» **Page text**
▼
Running PADDI on the Stampede2 Supercomputer

October 30, 2017 | HPC

In this post, we describe how to compile and run Dr. Stephan Stellmach’s PADDI code on the Stampede2 supercomputer. Phase I of Stampede2 rollout features 4,200 Knights Landing (KNL) nodes, the second generation of processors based on Intel’s Many Integrated Core (MIC) architecture.

I copied the tarball for PADDI PADDI_10.1_dist.tgz from Hyades to Stampede2. The tarball contains generic x86-64 libraries and executable that have been compiled with Intel MPI and Intel Compilers. Since KNL processors offer binary compatibility with Intel Xeon processors, legacy x86-64 binaries can run on KNL nodes without recompilation. However, those binaries won’t take advantage of KNL’s unique features (such as AVX 512), and therefore won’t run at optimal speed on KNL nodes. We’ll recompile PADDI for the KNL microarchitecture.

Unpack the tarball in the home directory on Stampede2:

$ tar xvfz PADDI_10.1_dist.tgz

Intel Compiler Flags

To build specifically for KNL microarchitecture using default Intel compilers, explicitly add the compiler flag -xMIC-AVX512. Or you can use the flags -xCORE-AVX2 -axMIC-AVX512 to build a fat binary that contains optimized code for both Broadwell microarchitecture (the login nodes) and KNL (the Phase I compute nodes). In this post, we’ll use -xCORE-AVX2 -axMIC-AVX512.

We note in passing that the default optimization level for Intel compilers is -O2.

Dependencies

Let’s first clean the house:

  1. Delete all files in stuff_needed/bin
  2. Delete all files in stuff_needed/lib
  3. Delete all files except jcmagic.h in stuff_needed/include

According to the README file, PADDI depends upon the following libraries:

  • FFTW3
  • Parallel NetCDF
  • a library called jutils (written by Joerg Schmalzl) used to save the data in compressed form

TACC provides optimized builds for FFTW3 & Parallel NetCDF on Stampede2 and we’ll simply use them. We’ll only need to recompile jutils.

Note that TACC uses LMOD to manage software on Stampede2. LMOD is similar to the module utility deployed on Hyades and NERSC supercomputers. You can list currently loaded modules with:

$ module list

Currently Loaded Modules:
  1) intel/17.0.4   3) git/2.9.0       5) python/2.7.13   7) TACC
  2) impi/17.0.3    4) autotools/1.1   6) xalt/1.7.7

FFTW3

To see what FFTW packages are available:

$ module avail fftw

-------------------- /opt/apps/intel17/impi17_0/modulefiles --------------------
   fftw2/2.1.5    fftw3/3.3.6

fftw3 is what we need. To learn more about it:

$ module show fftw3

To load the fftw3 module (note we only need to load the module when we compile PADDI, we don’t need to load it when running PADDI):

$ module load fftw3

Parallel netCDF (PnetCDF)
▲
» **What to do**
(A) Answer these questions from the PADDI page:
(i) How many Knights Landing nodes are in Phase I of the Stampede2 rollout?
(ii) What is the default optimization level for Intel compilers?
(iii) What does TACC use to manage software on Stampede2?
(B) Decide whether each statement agrees with the PADDI page. Answer yes or no, and quote the words from the page that settle it.
(i) The tarball's libraries and executable were compiled with Intel MPI and Intel Compilers.
(ii) The fftw3 module has to be loaded when running PADDI.
(iii) Parallel NetCDF will be recompiled for Stampede2.
(C) Translate this sentence from the PADDI page into Spanish: "We note in passing that the default optimization level for Intel compilers is -O2."
The rows aren't needed for anything here.

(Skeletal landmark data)
▼
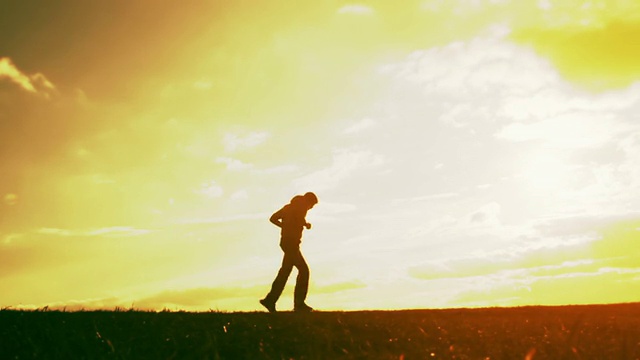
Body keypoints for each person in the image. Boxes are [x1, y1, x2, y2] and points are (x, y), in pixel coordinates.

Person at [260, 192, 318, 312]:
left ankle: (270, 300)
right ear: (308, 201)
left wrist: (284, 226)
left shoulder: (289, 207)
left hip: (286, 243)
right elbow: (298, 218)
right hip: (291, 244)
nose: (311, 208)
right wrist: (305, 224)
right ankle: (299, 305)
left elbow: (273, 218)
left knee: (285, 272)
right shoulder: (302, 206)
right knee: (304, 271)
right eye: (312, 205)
▲
▼
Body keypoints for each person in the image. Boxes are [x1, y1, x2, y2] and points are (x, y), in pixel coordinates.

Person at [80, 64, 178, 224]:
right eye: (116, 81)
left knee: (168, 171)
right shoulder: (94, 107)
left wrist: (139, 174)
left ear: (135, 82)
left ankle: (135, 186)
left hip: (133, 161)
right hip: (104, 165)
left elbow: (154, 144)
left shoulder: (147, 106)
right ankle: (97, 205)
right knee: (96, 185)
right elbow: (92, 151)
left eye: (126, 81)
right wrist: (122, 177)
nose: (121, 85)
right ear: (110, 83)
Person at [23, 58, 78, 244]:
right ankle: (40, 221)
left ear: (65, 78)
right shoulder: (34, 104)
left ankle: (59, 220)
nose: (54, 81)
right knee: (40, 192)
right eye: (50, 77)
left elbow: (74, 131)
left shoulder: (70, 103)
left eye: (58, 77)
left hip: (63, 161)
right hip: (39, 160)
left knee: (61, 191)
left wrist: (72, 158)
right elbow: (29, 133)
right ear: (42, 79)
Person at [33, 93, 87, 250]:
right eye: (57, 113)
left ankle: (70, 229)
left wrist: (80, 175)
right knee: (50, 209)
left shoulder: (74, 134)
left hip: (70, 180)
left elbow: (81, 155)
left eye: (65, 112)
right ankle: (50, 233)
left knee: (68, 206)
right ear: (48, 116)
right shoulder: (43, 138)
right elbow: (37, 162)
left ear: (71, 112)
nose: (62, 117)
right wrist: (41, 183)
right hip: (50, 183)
▲
▼
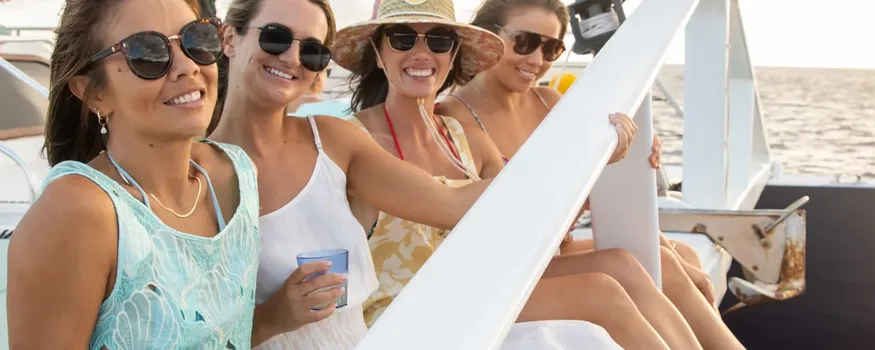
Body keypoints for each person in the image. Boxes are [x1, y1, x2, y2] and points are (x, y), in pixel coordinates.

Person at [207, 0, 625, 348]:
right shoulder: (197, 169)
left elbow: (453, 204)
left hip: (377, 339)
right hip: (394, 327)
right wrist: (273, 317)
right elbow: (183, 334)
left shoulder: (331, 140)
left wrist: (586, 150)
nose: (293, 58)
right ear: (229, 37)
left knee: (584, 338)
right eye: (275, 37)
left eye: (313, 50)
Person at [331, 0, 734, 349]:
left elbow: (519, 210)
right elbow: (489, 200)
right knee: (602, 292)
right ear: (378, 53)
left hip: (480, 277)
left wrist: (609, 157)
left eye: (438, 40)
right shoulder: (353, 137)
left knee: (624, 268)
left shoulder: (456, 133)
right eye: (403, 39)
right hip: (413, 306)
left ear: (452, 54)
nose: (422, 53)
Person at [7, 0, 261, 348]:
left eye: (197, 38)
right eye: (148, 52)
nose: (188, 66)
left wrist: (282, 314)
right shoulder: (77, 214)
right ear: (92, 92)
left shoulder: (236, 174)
▲
» **Exercise answers**
(A)
(i) 4,200
(ii) -O2
(iii) LMOD

(B)
(i) Yes: "The tarball contains generic x86-64 libraries and executable that have been compiled with Intel MPI and Intel Compilers."
(ii) No: "we don’t need to load it when running PADDI"
(iii) No: "We’ll only need to recompile jutils."

(C) Señalamos de paso que el nivel de optimización predeterminado de los compiladores de Intel es -O2.